Reportage
Pourquoi la Gen Z est obsédée par Love Island?
Pourquoi la Gen Z est obsédée par Love Island?
Derrière les bikinis et les frenchs stratégiques, que dit l’émission sur notre époque et notre besoin collectif de se connecter?
Love Island, c’est l’ultime plaisir coupable de la nouvelle génération.
Des célibataires enfermés dans une villa de rêve, des défis un peu gênants, des rapprochements obligatoires, des éliminations cruelles… Et pourtant, l’émission séduit comme jamais. Des watch parties à Montréal jusqu’aux discussions animées sur TikTok, l’engouement dépasse le cadre du simple divertissement. Pourquoi? Parce que Love Island, c’est bien plus qu’un prétexte pour voir des abdos bronzés se cruiser.
Un événement social (et collectif) avant tout
Derrière son vernis glam, Love Island est devenu un véritable espace de vie sociale. Comme le résume une fan rencontrée à un watch party au Dix30 à Brossard : « Les gars ont les événements sportifs, nous, on a ça. » Ces rendez-vous autour de l’émission créent une véritable dynamique de sororité. À travers les épisodes, les rebondissements et les conflits, les discussions s’intensifient : qui aurait dû embrasser qui? Est-ce que tel participant a été injustement présenté à cause du montage?
C’est cette dimension interactive qui attire. On ne regarde pas Love Island seul.e ; on le vit, on l’analyse, on le commente. Comme le mentionne une ancienne candidate de télé-réalité, « ce n’est pas que regarder, c’est en parler avec les autres, réfléchir à nos propres relations en se basant sur celles qu’on voit à l’écran ».
Un paradoxe générationnel assumé
Love Island attire une génération qui se dit à la fois féministe, inclusive, militante… et pourtant très branchée sur une émission où l’hypersexualisation, les standards de beauté irréalistes et l’hétéronormativité restreignent la diversité. Est-ce contradictoire? Peut-être. Mais c’est aussi représentatif d’une jeunesse consciente, capable de faire la part des choses.
« Il y a quelque chose dans les extrêmes qui finit par se rejoindre », avance une intervenante. Être capable de critiquer tout en consommant, d’aimer et de remettre en question, voilà peut-être le vrai reflet de notre époque.
Et oui, ça fait du bien aussi de déconnecter. Love Island offre ce petit moment d’évasion où l’on peut se projeter dans un monde coloré, superficiel et prévisible. « C’est comme regarder des gens vivre plus de drames que toi », note une fan. Une vraie soupape mentale.
Pourquoi ça fonctionne ailleurs, mais pas ici?

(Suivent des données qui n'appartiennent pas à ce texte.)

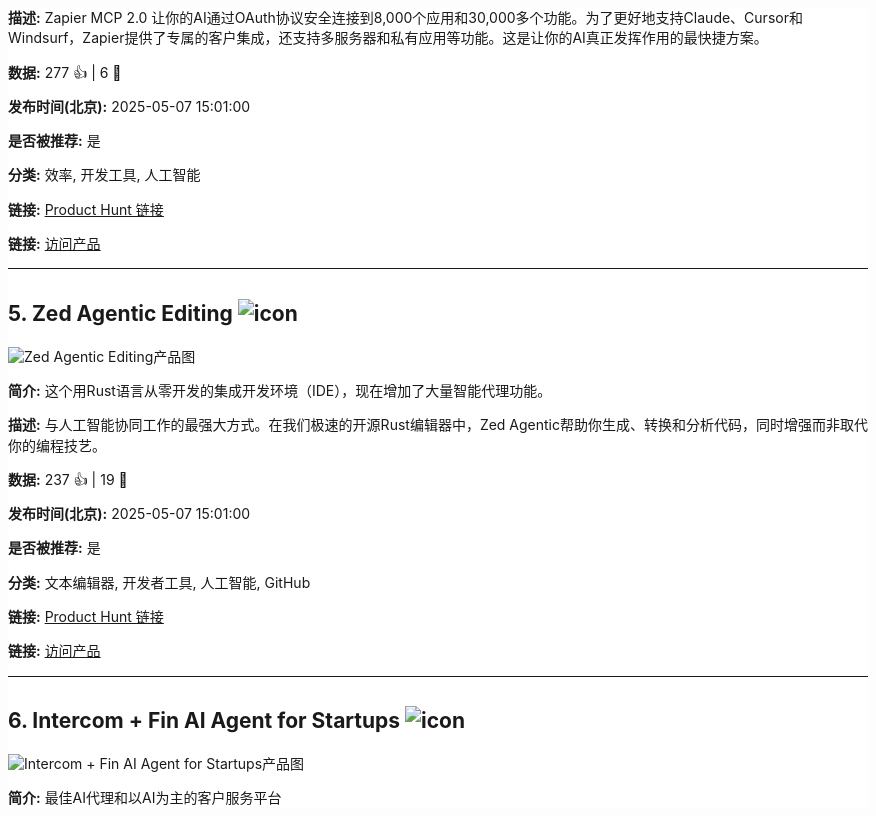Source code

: **描述:** Zapier MCP 2.0 让你的AI通过OAuth协议安全连接到8,000个应用和30,000多个功能。为了更好地支持Claude、Cursor和Windsurf，Zapier提供了专属的客户集成，还支持多服务器和私有应用等功能。这是让你的AI真正发挥作用的最快捷方案。

**数据:** 277 👍 | 6 💬

**发布时间(北京):** 2025-05-07 15:01:00

**是否被推荐:** 是

**分类:** 效率, 开发工具, 人工智能

**链接:** [Product Hunt 链接](https://www.producthunt.com/posts/zapier-mcp-2-0?utm_campaign=producthunt-api&utm_medium=api-v2&utm_source=Application%3A+producthunt-hots+%28ID%3A+183917%29)

**链接:** [访问产品](https://www.producthunt.com/r/4YV64DOWXR7S7D?utm_campaign=producthunt-api&utm_medium=api-v2&utm_source=Application%3A+producthunt-hots+%28ID%3A+183917%29)

</div>

---

<div class="product-card">

## 5. Zed Agentic Editing ![icon](https://ph-files.imgix.net/789d044d-d9b3-4135-a0ad-b7a627f32c0c.png?auto=format&w=30)

![Zed Agentic Editing产品图](https://ph-files.imgix.net/df772058-5ecc-4489-aea2-6b743de36326.jpeg?auto=format&w=700)

**简介:** 这个用Rust语言从零开发的集成开发环境（IDE），现在增加了大量智能代理功能。

**描述:** 与人工智能协同工作的最强大方式。在我们极速的开源Rust编辑器中，Zed Agentic帮助你生成、转换和分析代码，同时增强而非取代你的编程技艺。

**数据:** 237 👍 | 19 💬

**发布时间(北京):** 2025-05-07 15:01:00

**是否被推荐:** 是

**分类:** 文本编辑器, 开发者工具, 人工智能, GitHub

**链接:** [Product Hunt 链接](https://www.producthunt.com/posts/zed-agentic-editing?utm_campaign=producthunt-api&utm_medium=api-v2&utm_source=Application%3A+producthunt-hots+%28ID%3A+183917%29)

**链接:** [访问产品](https://www.producthunt.com/r/CCTNPPMATUMLTV?utm_campaign=producthunt-api&utm_medium=api-v2&utm_source=Application%3A+producthunt-hots+%28ID%3A+183917%29)

</div>

---

<div class="product-card">

## 6. Intercom + Fin AI Agent for Startups ![icon](https://ph-files.imgix.net/a5c30978-48c0-4d9a-a613-8b796a68bf3c.png?auto=format&w=30)

![Intercom + Fin AI Agent for Startups产品图](https://ph-files.imgix.net/f0e0a028-dab4-48ea-8135-71bb9dfab777.png?auto=format&w=700)

**简介:** 最佳AI代理和以AI为主的客户服务平台

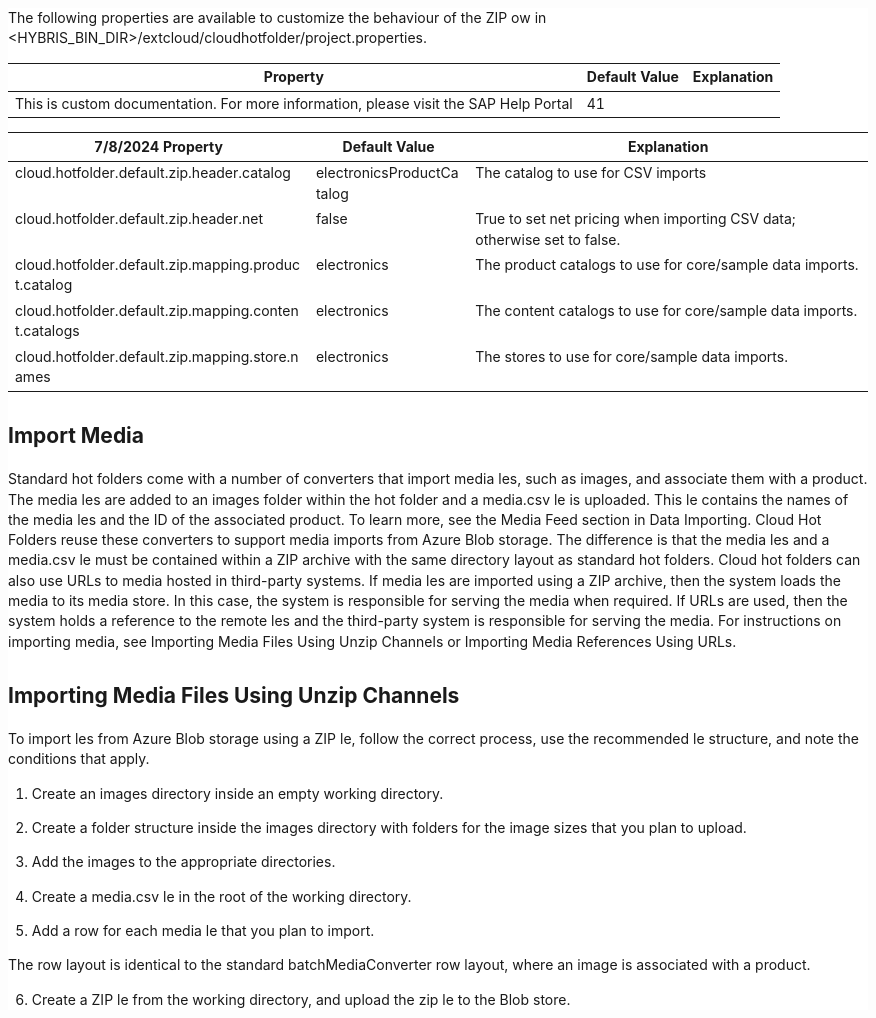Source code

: The following properties are available to customize the behaviour of the ZIP ow in <HYBRIS_BIN_DIR>/extcloud/cloudhotfolder/project.properties.

| Property                                                                             | Default Value   | Explanation   |
|--------------------------------------------------------------------------------------|-----------------|---------------|
| This is custom documentation. For more information, please visit the SAP Help Portal | 41              |               |

| 7/8/2024 Property                                    | Default Value             | Explanation                                                              |
|------------------------------------------------------|---------------------------|--------------------------------------------------------------------------|
| cloud.hotfolder.default.zip.header.catalog           | electronicsProductCatalog | The catalog to use for CSV imports                                       |
| cloud.hotfolder.default.zip.header.net               | false                     | True to set net pricing when importing CSV data; otherwise set to false. |
| cloud.hotfolder.default.zip.mapping.product.catalog  | electronics               | The product catalogs to use for core/sample data imports.                |
| cloud.hotfolder.default.zip.mapping.content.catalogs | electronics               | The content catalogs to use for core/sample data imports.                |
| cloud.hotfolder.default.zip.mapping.store.names      | electronics               | The stores to use for core/sample data imports.                          |

## Import Media

Standard hot folders come with a number of converters that import media les, such as images, and associate them with a product. The media les are added to an images folder within the hot folder and a media.csv le is uploaded. This le contains the names of the media les and the ID of the associated product. To learn more, see the Media Feed section in Data Importing. Cloud Hot Folders reuse these converters to support media imports from Azure Blob storage. The difference is that the media les and a media.csv le must be contained within a ZIP archive with the same directory layout as standard hot folders. Cloud hot folders can also use URLs to media hosted in third-party systems. If media les are imported using a ZIP archive, then the system loads the media to its media store. In this case, the system is responsible for serving the media when required. If URLs are used, then the system holds a reference to the remote les and the third-party system is responsible for serving the media. For instructions on importing media, see Importing Media Files Using Unzip Channels or Importing Media References Using URLs.

## Importing Media Files Using Unzip Channels

To import les from Azure Blob storage using a ZIP le, follow the correct process, use the recommended le structure, and note the conditions that apply.

1. Create an images directory inside an empty working directory.

2. Create a folder structure inside the images directory with folders for the image sizes that you plan to upload.

3. Add the images to the appropriate directories.

4. Create a media.csv le in the root of the working directory.

5. Add a row for each media le that you plan to import.

The row layout is identical to the standard batchMediaConverter row layout, where an image is associated with a product.

6. Create a ZIP le from the working directory, and upload the zip le to the Blob store.
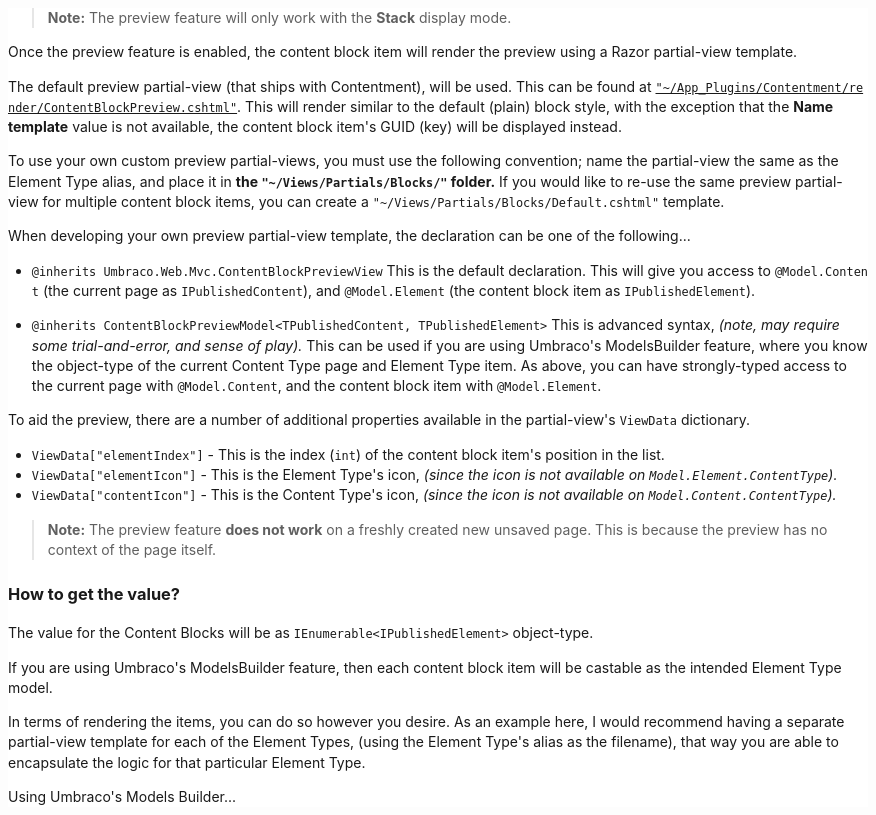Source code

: > **Note:** The preview feature will only work with the **Stack** display mode.

Once the preview feature is enabled, the content block item will render the preview using a Razor partial-view template.

The default preview partial-view (that ships with Contentment), will be used. This can be found at [`"~/App_Plugins/Contentment/render/ContentBlockPreview.cshtml"`](https://github.com/leekelleher/umbraco-contentment/blob/develop/src/Umbraco.Community.Contentment/DataEditors/ContentBlocks/ContentBlockPreview.cshtml). This will render similar to the default (plain) block style, with the exception that the **Name template** value is not available, the content block item's GUID (key) will be displayed instead.

To use your own custom preview partial-views, you must use the following convention; name the partial-view the same as the Element Type alias, and place it in **the `"~/Views/Partials/Blocks/"` folder.** If you would like to re-use the same preview partial-view for multiple content block items, you can create a `"~/Views/Partials/Blocks/Default.cshtml"` template.

When developing your own preview partial-view template, the declaration can be one of the following...

- `@inherits Umbraco.Web.Mvc.ContentBlockPreviewView`
  This is the default declaration. This will give you access to `@Model.Content` (the current page as `IPublishedContent`), and `@Model.Element` (the content block item as `IPublishedElement`).

- `@inherits ContentBlockPreviewModel<TPublishedContent, TPublishedElement>`
  This is advanced syntax, _(note, may require some trial-and-error, and sense of play)._ This can be used if you are using Umbraco's ModelsBuilder feature, where you know the object-type of the current Content Type page and Element Type item. As above, you can have strongly-typed access to the current page with `@Model.Content`, and the content block item with `@Model.Element`.

To aid the preview, there are a number of additional properties available in the partial-view's `ViewData` dictionary.

- `ViewData["elementIndex"]` - This is the index (`int`) of the content block item's position in the list.
- `ViewData["elementIcon"]` - This is the Element Type's icon, _(since the icon is not available on `Model.Element.ContentType`)._
- `ViewData["contentIcon"]` - This is the Content Type's icon, _(since the icon is not available on `Model.Content.ContentType`)._

> **Note:** The preview feature **does not work** on a freshly created new unsaved page. This is because the preview has no context of the page itself.


### How to get the value?

The value for the Content Blocks will be as `IEnumerable<IPublishedElement>` object-type.

If you are using Umbraco's ModelsBuilder feature, then each content block item will be castable as the intended Element Type model.

In terms of rendering the items, you can do so however you desire. As an example here, I would recommend having a separate partial-view template for each of the Element Types, (using the Element Type's alias as the filename), that way you are able to encapsulate the logic for that particular Element Type.

Using Umbraco's Models Builder...

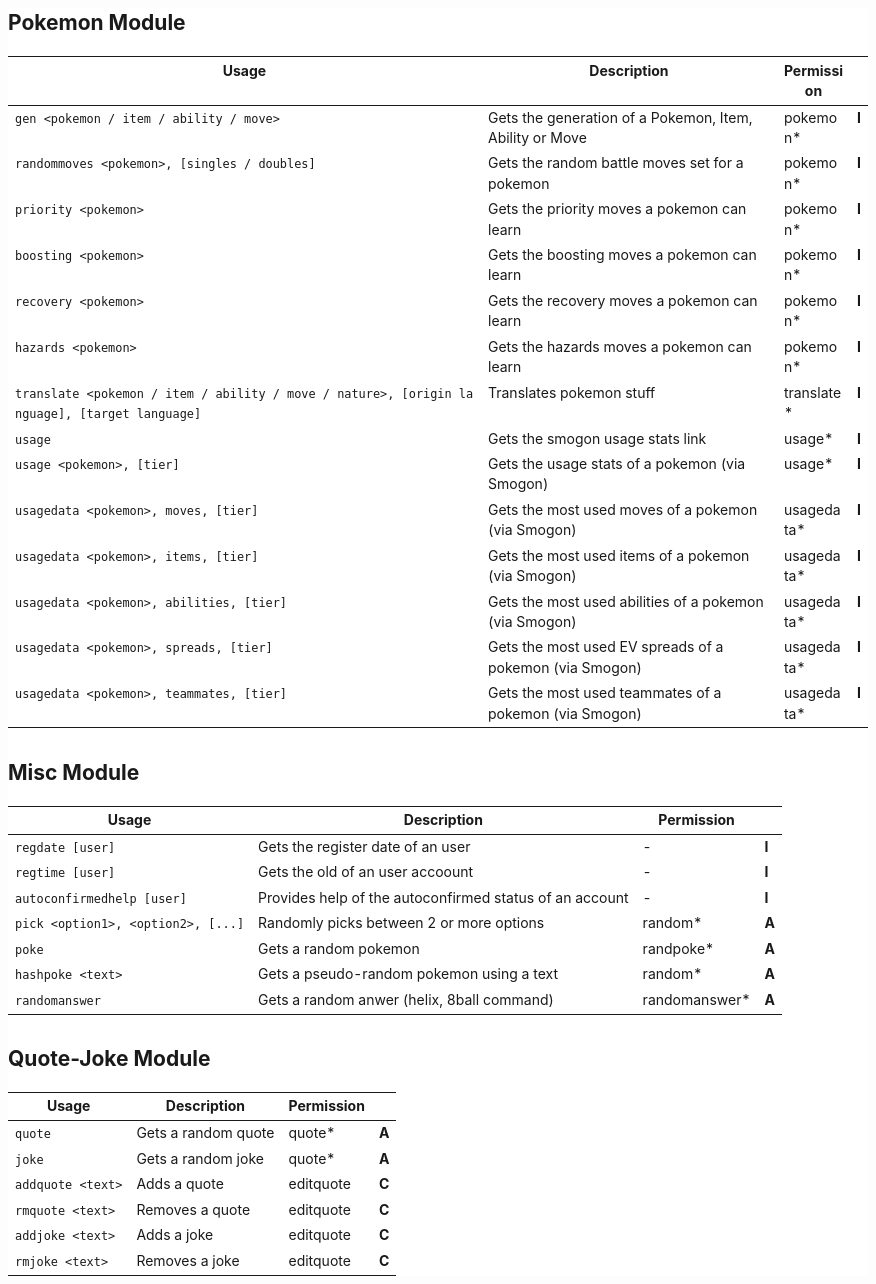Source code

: Pokemon Module
------------

| Usage | Description | Permission | |
| ----- | ----------  | --- | --- |
`gen <pokemon / item / ability / move>` | Gets the generation of a Pokemon, Item, Ability or Move | pokemon\* | **I**
`randommoves <pokemon>, [singles / doubles]` | Gets the random battle moves set for a pokemon | pokemon\* | **I**
`priority <pokemon>` | Gets the priority moves a pokemon can learn | pokemon\* | **I**
`boosting <pokemon>` | Gets the boosting moves a pokemon can learn | pokemon\* | **I**
`recovery <pokemon>` | Gets the recovery moves a pokemon can learn | pokemon\* | **I**
`hazards <pokemon>` | Gets the hazards moves a pokemon can learn | pokemon\* | **I**
`translate <pokemon / item / ability / move / nature>, [origin language], [target language]` | Translates pokemon stuff | translate\* | **I**
`usage` | Gets the smogon usage stats link | usage\* | **I**
`usage <pokemon>, [tier]` | Gets the usage stats of a pokemon (via Smogon) | usage\* | **I**
`usagedata <pokemon>, moves, [tier]` | Gets the most used moves of a pokemon (via Smogon) | usagedata\* | **I**
`usagedata <pokemon>, items, [tier]` | Gets the most used items of a pokemon (via Smogon) | usagedata\* | **I**
`usagedata <pokemon>, abilities, [tier]` | Gets the most used abilities of a pokemon (via Smogon) | usagedata\* | **I**
`usagedata <pokemon>, spreads, [tier]` | Gets the most used EV spreads of a pokemon (via Smogon) | usagedata\* | **I**
`usagedata <pokemon>, teammates, [tier]` | Gets the most used teammates of a pokemon (via Smogon) | usagedata\* | **I**

Misc Module
------------

| Usage | Description | Permission | |
| ----- | ----------  | --- | --- |
`regdate [user]` | Gets the register date of an user | - | **I**
`regtime [user]` | Gets the old of an user accoount | - | **I**
`autoconfirmedhelp [user]` | Provides help of the autoconfirmed status of an account | - | **I**
`pick <option1>, <option2>, [...]` | Randomly picks between 2 or more options | random\* | **A**
`poke` | Gets a random pokemon | randpoke\* | **A**
`hashpoke <text>` | Gets a pseudo-random pokemon using a text | random\* | **A**
`randomanswer` | Gets a random anwer (helix, 8ball command) | randomanswer\* | **A**

Quote-Joke Module
------------

| Usage | Description | Permission | |
| ----- | ----------  | --- | --- |
`quote` | Gets a random quote | quote\* | **A**
`joke` | Gets a random joke | quote\* | **A**
`addquote <text>` | Adds a quote | editquote | **C**
`rmquote <text>` | Removes a quote | editquote | **C**
`addjoke <text>` | Adds a joke | editquote | **C**
`rmjoke <text>` | Removes a joke | editquote | **C**
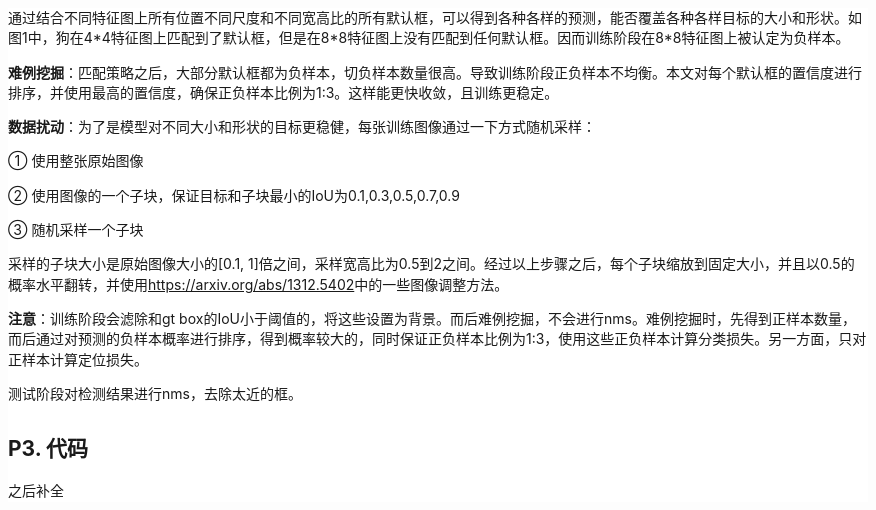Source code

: 通过结合不同特征图上所有位置不同尺度和不同宽高比的所有默认框，可以得到各种各样的预测，能否覆盖各种各样目标的大小和形状。如图1中，狗在4\*4特征图上匹配到了默认框，但是在8\*8特征图上没有匹配到任何默认框。因而训练阶段在8\*8特征图上被认定为负样本。

**难例挖掘**：匹配策略之后，大部分默认框都为负样本，切负样本数量很高。导致训练阶段正负样本不均衡。本文对每个默认框的置信度进行排序，并使用最高的置信度，确保正负样本比例为1:3。这样能更快收敛，且训练更稳定。

**数据扰动**：为了是模型对不同大小和形状的目标更稳健，每张训练图像通过一下方式随机采样：

① 使用整张原始图像

② 使用图像的一个子块，保证目标和子块最小的IoU为0.1,0.3,0.5,0.7,0.9

③ 随机采样一个子块

采样的子块大小是原始图像大小的[0.1, 1]倍之间，采样宽高比为0.5到2之间。经过以上步骤之后，每个子块缩放到固定大小，并且以0.5的概率水平翻转，并使用<https://arxiv.org/abs/1312.5402>中的一些图像调整方法。

**注意**：训练阶段会滤除和gt box的IoU小于阈值的，将这些设置为背景。而后难例挖掘，不会进行nms。难例挖掘时，先得到正样本数量，而后通过对预测的负样本概率进行排序，得到概率较大的，同时保证正负样本比例为1:3，使用这些正负样本计算分类损失。另一方面，只对正样本计算定位损失。

测试阶段对检测结果进行nms，去除太近的框。

## P3. 代码

之后补全
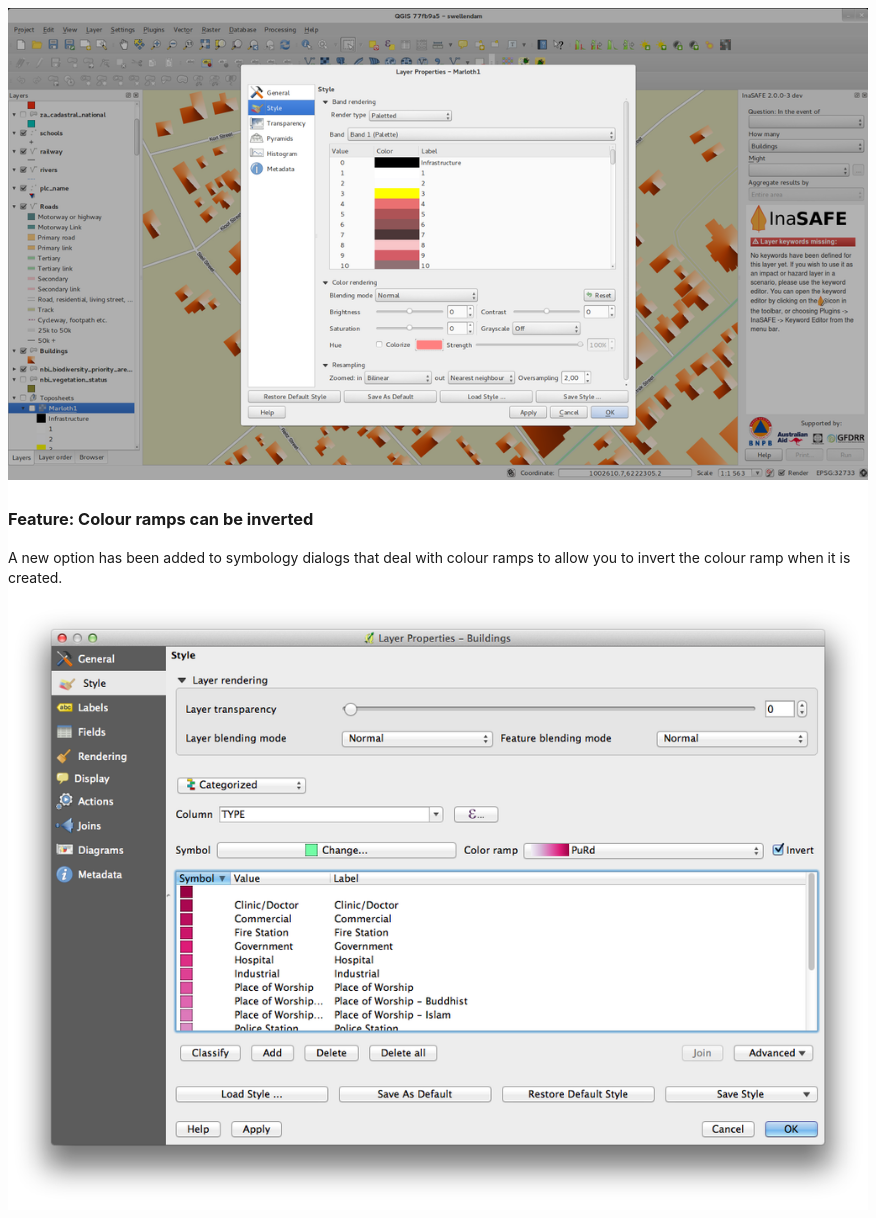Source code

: ![image15](images/entries/232d60f2aa3accb19eb4da3a08b75ad4c15d068a.png)

### Feature: Colour ramps can be inverted

A new option has been added to symbology dialogs that deal with colour ramps to allow you to invert the colour ramp when it is created.

![image16](images/entries/3b1e65705f751bb468cc6495267633d613edbe34.png)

Malgré l’amour porté à la version américaine, la version québécoise — L’île de l’amour — a eu du mal à s’imposer. Pourquoi? Parce que les codes culturels ne traversent pas si facilement les frontières. Au Québec, le malaise s’installe rapidement face à certaines mécaniques de l’émission : sexualisation des participants, défis déplacés…
Un mémoire de maîtrise consacrée à ce sujet attribue l’échec partiel de L’île de l’amour à un timing culturel difficile : contexte post-#MeToo, débats sur la grossophobie, recherche d’authenticité. Bref, une société qui n’était pas prête à accueillir ce genre de format sans un peu plus de nuance.
Cela dit, la version américaine agit ici comme une forme d’exotisme divertissant. C’est « assez loin » pour qu’on puisse en rire, débattre, s’y projeter sans se sentir directement concerné. En résumé : « On est fasciné par les Américains, mais on ne veut pas leur ressembler. »
Entre fiction et miroir
Alors, pourquoi Love Island plaît-il autant, même auprès de personnes critiques et militantes? Parce que l’émission nous tend un miroir déformant mais révélateur. On y explore les relations humaines, les stratégies de séduction, les dynamiques de groupe. On y retrouve des modèles qu’on commente, qu’on rejette ou qu’on idéalise. Et surtout, parce qu’on regarde ensemble — et qu’on en parle.
En bout de ligne, Love Island, c’est peut-être l’exemple parfait de ce que notre génération fait de mieux : déconstruire, s’interroger, mais aussi s’abandonner, le temps d’un épisode, à un monde trop parfait pour être vrai… mais assez imparfait pour nous interpeller.